From the line with "Keep In Touch" through the end of the listing, copy the lines out again with "special offers" replaced by "promotions" and everything else left as is.

+++ Source information +++

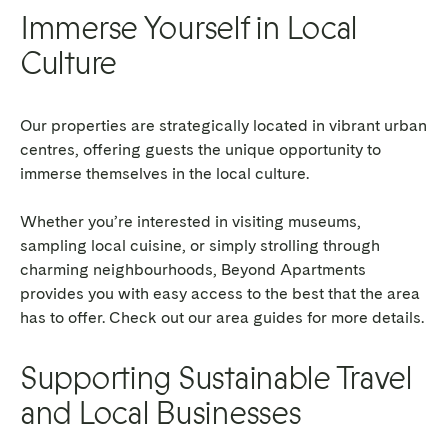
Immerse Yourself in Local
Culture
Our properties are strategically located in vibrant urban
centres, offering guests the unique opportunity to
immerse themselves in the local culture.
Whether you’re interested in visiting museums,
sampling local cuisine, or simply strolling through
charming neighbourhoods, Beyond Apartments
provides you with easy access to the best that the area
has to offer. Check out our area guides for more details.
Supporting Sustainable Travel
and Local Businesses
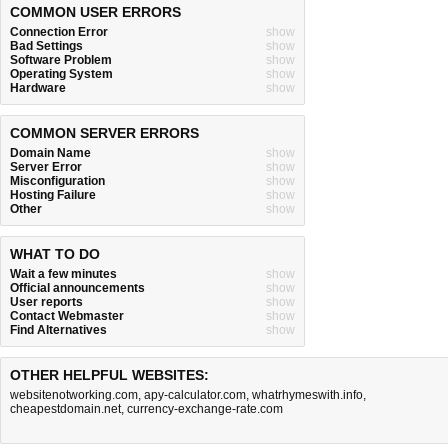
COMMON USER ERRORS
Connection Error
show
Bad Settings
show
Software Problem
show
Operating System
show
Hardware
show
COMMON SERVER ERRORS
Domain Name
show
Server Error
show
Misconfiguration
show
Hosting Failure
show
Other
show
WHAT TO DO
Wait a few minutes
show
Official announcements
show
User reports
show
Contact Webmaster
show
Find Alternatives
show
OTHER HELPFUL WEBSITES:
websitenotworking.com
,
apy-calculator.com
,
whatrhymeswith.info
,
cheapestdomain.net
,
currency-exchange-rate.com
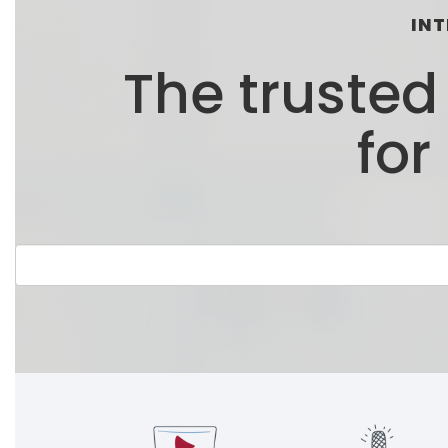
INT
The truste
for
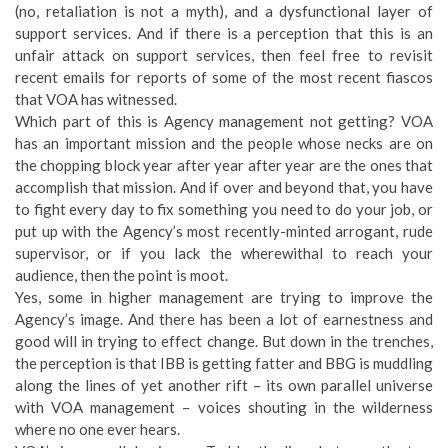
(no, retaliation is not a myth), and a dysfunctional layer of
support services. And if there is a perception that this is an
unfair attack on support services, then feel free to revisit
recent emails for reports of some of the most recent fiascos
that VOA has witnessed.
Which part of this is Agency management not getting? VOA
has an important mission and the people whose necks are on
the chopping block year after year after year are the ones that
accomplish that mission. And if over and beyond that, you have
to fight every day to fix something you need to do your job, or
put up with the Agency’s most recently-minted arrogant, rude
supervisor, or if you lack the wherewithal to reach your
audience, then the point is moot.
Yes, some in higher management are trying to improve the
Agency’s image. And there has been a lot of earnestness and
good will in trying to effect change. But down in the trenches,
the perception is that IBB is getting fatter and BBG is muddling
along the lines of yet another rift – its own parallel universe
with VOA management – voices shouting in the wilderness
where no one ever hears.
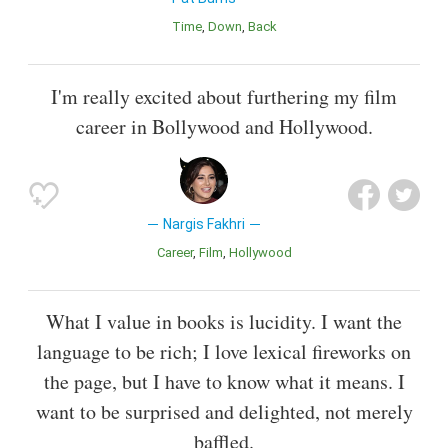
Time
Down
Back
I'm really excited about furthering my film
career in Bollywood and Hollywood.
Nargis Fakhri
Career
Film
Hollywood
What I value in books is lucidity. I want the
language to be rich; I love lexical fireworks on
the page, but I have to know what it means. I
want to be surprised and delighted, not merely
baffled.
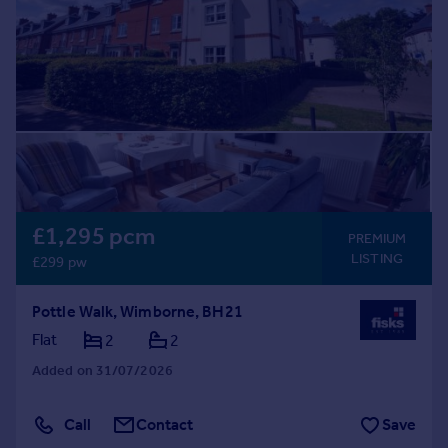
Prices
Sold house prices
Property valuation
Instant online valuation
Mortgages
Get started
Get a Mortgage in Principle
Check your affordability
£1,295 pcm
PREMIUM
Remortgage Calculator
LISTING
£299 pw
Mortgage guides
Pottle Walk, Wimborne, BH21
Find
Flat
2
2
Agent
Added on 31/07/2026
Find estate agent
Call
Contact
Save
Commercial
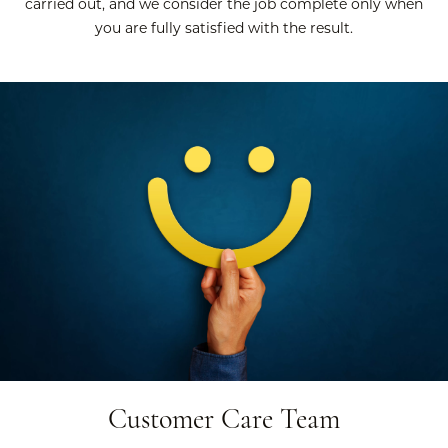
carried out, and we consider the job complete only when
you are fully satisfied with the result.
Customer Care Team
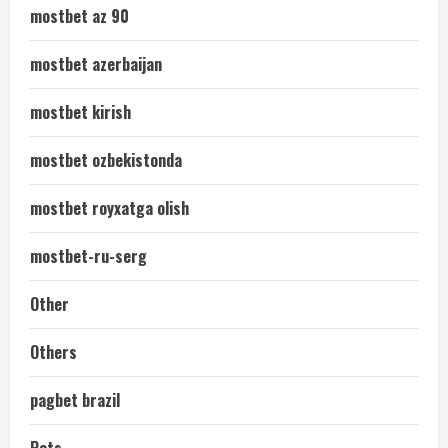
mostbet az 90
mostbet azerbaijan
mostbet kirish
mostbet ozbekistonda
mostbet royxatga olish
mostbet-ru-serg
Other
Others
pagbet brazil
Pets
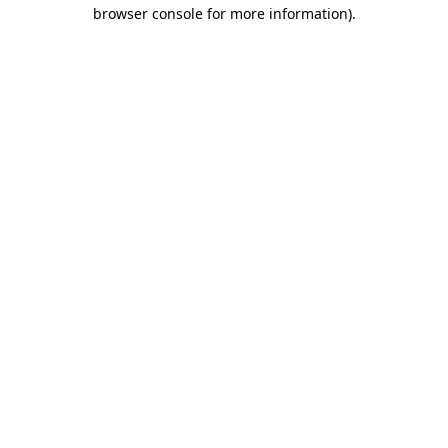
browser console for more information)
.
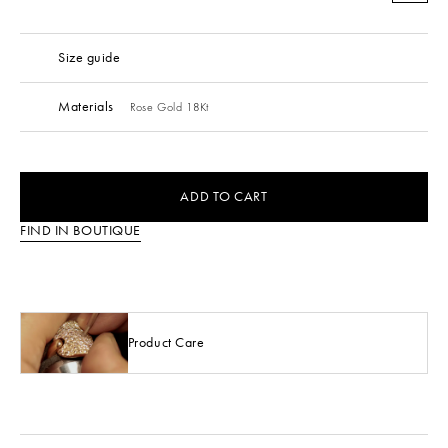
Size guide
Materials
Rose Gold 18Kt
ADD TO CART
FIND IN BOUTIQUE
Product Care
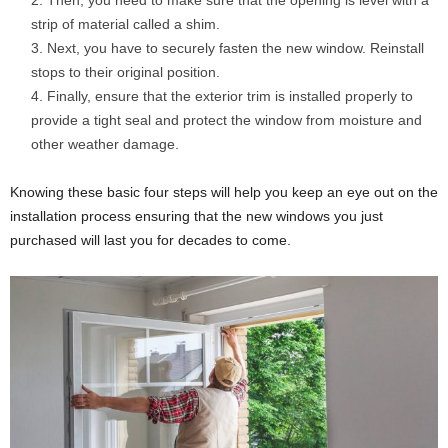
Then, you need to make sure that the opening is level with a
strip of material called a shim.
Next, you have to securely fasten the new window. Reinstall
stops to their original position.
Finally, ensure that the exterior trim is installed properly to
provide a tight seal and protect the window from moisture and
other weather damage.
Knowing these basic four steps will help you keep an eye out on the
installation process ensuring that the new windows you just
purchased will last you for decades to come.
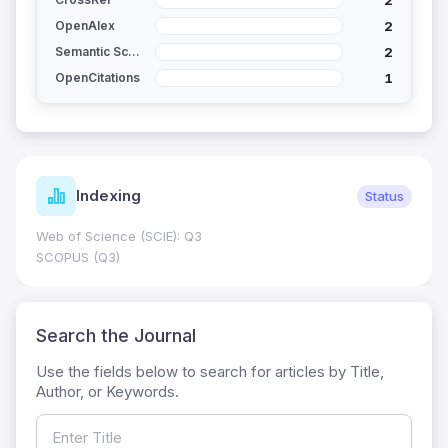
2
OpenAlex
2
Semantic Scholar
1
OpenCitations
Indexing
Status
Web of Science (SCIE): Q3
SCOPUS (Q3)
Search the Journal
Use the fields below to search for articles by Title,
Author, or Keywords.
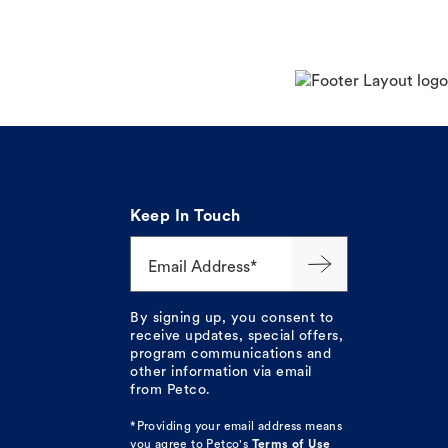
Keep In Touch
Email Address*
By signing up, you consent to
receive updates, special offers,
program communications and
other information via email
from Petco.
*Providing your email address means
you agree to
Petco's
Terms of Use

+++

- Answer to the problem
Keep In Touch
Email Address*
By signing up, you consent to
receive updates, promotions,
program communications and
other information via email
from Petco.
*Providing your email address means
you agree to
Petco's
Terms of Use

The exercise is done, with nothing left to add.